Welcome To The Torridon Resort.
Set in 58 acres of parkland at the end of a magnificent sea loch, The Torridon has one of the most spectacular and idyllic locations in the country.
The estate offers something for everyone. Perhaps you yearn for a reviving outdoor escape, or simply a relaxing holiday pampered in a luxury hotel, or getting out of your muddy walking boots and sitting by a crackling fire in a welcoming pub.
Our aim is to deliver each guest their own unforgettable experience.
Our 18 individually designed bedrooms and suites blend Scottish heritage with Victorian era features and splashes of flamboyance, many offering beguiling views across Loch Torridon and of the majestic mountains.
- Cool 100% Egyptian cotton sheets
- Luxurious duck down feather duvets
- Sumptuous pillows of your choice
- Cosy bath robes and slippers
- Cowshed toiletries
- Flat screen television
- Classic rooms range in size from 24 square metres to 26 square metres
- Wireless internet access
- Iron and ironing board
- Tea and coffee making facilities
- Tunnock’s Teacakes
- Sparkling and still water
- Full HD Sky package
Exquisite cuisine, stunning location, intimate dining experience
1887 restaurant gets it’s name from the year the hotel was built, when it was a shooting lodge to the Earl of Lovelace. Following a redesign in February 2020, 1887 exudes contemporary elegance and is located in the hotel itself. The Scot’s pine panelled dining room and conservatory is the perfect place to enjoy exquisite food in an intimate location.
Chef Paul Green and his team offer innovative British cuisine which is prepared using fresh produce from The Torridon Farm, Kitchen Garden and surrounding land and lochs. Our belief in field to fork is at the heart of everything that we do and working with the seasons means the menu is always changing and evolving.
Paul believes in keeping it simple and letting the flavour and provenance of the food do the talking. It is his appreciation of those ingredients and the larder that Scotland has to offer, that really showcases the passion Paul has for cooking. Our menu changes all the time with the seasons and productivity from our kitchen garden.
Head Chef Paul Green says:
“Throughout the spring and summer months, we use a lot of our own vegetables and local fish, creating a lighter menu. The autumn provides seasonal game in the larder and pickling, smoking and curing techniques to the produce, create a richer dining experience in the winter”
Dinner reservations can be made through our booking pages and all availability is shown online. Please note that 1887 Restaurant is closed on Mondays.
Gourmet dining, hearty meals and the best of Scottish hospitality.
Savour the flavours of the Highlands in our fine dining 1887 restaurant or in the relaxed Bo & Muc. Enjoy a dram or two in the Whisky Bar, stocked with 365 malts and 120 gins, including our own Arcturus gin. If you favour ales take a seat in The Beinn Bar, popular with non-residents and The Torridon guests alike.
Ben Damph House took 20 years to build, which began in the 1860’s and was finally completed in 1887.
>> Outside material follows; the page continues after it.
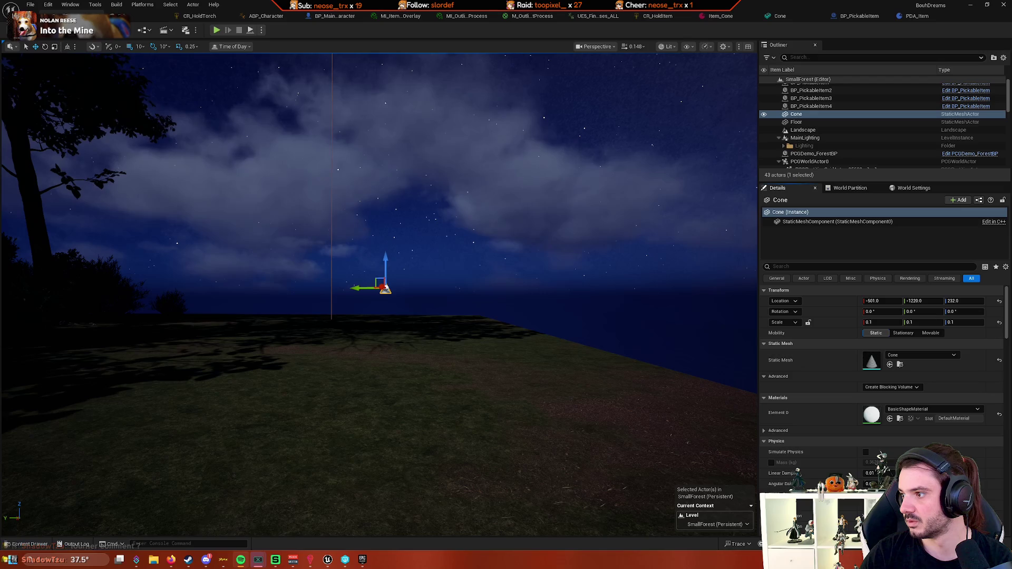
Lower the cone to Z 185, switching grid snap to 1 unit
left_click_drag(727, 283, 551, 233)
key("f")
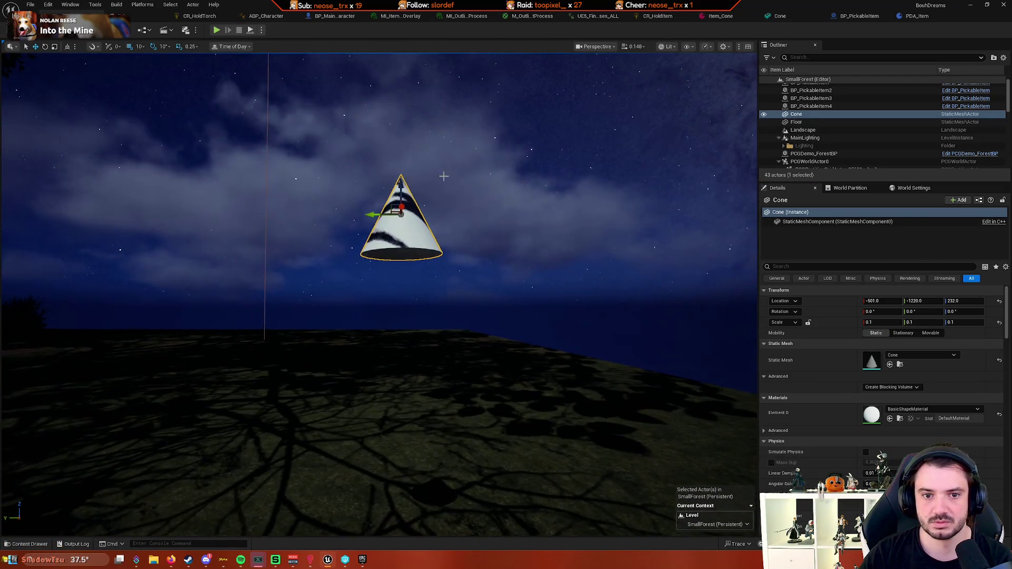
left_click_drag(411, 195, 404, 337)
William King-Noel, the first Earl of Lovelace, built this hunting lodge in 1887. Lovelace was an English landowner, Lord Lieutenant of Surrey and a distinguished scientist. He gains a footnote in history for marrying Lord Byron’s only legitimate daughter, Ada, a pioneering ‘poetical scientist’ who assisted Charles Babbage in understanding and writing the first computer program. She also developed a vision on the capability of computers to go beyond mere calculating or number-crunching while others, including Babbage himself, focused only on those capabilities. The Torridon is a good example of the kind of Scottish holiday home that the English nobility enjoyed after Queen Victoria made the Highlands of Scotland “respectable” again.
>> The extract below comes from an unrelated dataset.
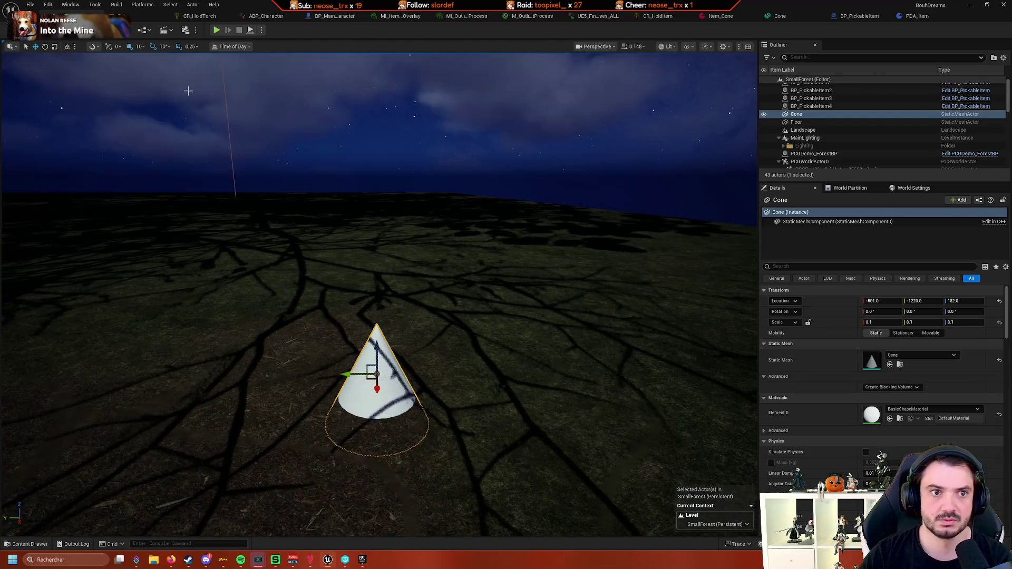
left_click(140, 46)
left_click(150, 69)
The original entrance was through the Dining Room until the addition of the clock tower. In order to build the house all materials had to be shipped in by boat and even the soil in the kitchen garden was brought over from Ireland. The house was built during the 50th year of Queen Victoria’s Reign and you will notice that the Hall and Eilean Chasgaig Room (the Dining Room) are dedicated to her. You will see that the Drawing Room has an unusual Zodiac ceiling, again another tribute to Queen Victoria who was fascinated by astrology.
The wilderness surrounding The Torridon is classified as a ‘Bortle 1 or 2 location’.
This means that The Torridon is amongst the darkest locations on earth making rich views of the Milky Way and thousands of stars possible.
The stargazing experience starts at £530 for two people and includes:
- Three course seasonal menu for two with astronomer Stephen Mackintosh
- Stargazing presentation where you will learn about the stars, skies and what to expect on the excursion
- Excursion to put theory into practice
- All equipment provided
- Available between November – March. Friday, Saturday and Sunday evenings only.